Если вы делегируете минимальные разрешения, необходимые для управления учетными записями пользователей (сброс пароля, чтение атрибутов, запись атрибутов и разблокировка учетных записей только для учетных записей пользователей), то они не смогут ничего делать с группами, поэтому это не -выпуск. Тот факт, что они находятся в одном подразделении, не имеет значения, если вы правильно делегировали разрешения.
Попытка сделать что-то вроде того, чтобы пользователи не могли читать группы, возможна, но на самом деле это не правильный ответ на эту проблему и, вероятно, вызовет проблемы в будущем, поскольку поведение по умолчанию, которое мы делаем, чтобы все пользователи могли читать все членство в группе.

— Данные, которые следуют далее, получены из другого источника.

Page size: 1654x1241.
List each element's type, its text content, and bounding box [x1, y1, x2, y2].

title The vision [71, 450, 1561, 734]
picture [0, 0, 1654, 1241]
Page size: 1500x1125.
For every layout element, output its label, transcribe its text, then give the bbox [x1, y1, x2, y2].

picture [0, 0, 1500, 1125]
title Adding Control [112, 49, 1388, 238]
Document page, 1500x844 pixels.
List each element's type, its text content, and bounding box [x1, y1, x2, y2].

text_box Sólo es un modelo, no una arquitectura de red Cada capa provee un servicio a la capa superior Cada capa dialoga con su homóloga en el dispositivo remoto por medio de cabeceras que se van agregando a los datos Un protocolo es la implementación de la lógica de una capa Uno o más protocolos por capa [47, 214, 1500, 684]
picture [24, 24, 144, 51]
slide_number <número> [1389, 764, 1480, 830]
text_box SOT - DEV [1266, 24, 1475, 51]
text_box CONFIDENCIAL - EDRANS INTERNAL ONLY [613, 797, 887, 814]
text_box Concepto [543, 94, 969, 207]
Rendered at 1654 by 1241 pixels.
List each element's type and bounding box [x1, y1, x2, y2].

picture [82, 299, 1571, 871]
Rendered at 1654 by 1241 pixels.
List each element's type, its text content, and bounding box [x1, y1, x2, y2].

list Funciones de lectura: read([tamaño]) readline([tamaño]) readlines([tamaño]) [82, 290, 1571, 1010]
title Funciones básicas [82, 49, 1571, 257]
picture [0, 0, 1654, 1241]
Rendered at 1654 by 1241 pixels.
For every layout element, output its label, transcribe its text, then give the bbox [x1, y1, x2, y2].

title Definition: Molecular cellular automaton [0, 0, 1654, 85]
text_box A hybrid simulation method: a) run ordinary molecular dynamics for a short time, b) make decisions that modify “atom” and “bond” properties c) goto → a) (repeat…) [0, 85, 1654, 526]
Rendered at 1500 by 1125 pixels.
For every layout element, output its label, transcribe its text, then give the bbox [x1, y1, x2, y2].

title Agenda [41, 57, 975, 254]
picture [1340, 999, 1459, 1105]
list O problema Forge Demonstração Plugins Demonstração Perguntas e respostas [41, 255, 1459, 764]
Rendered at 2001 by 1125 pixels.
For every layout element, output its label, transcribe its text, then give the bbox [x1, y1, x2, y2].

Нарушение этого может иметь непредвиденные последствия, особенно со сторонними приложениями или вещами, которые не поддерживают LDAP, но, возможно, не знают AD.
Вы жестяная банка после отключения наследования отозвать разрешения «Чтение» и / или «Запись» из списков ACL соответствующих объектов группы и учетной записи, чтобы ACL OU не распространялись на эти объекты - см. документация для получения подробной информации о списках ACL и наследовании.
Чтобы сделать эти объекты невидимыми для пользователей без разрешения на чтение, вам необходимо включить режим объектов списка в своем каталоге и установить ACE объекта списка для рассматриваемых объектов контейнера. Снова увидеть документы для подробностей.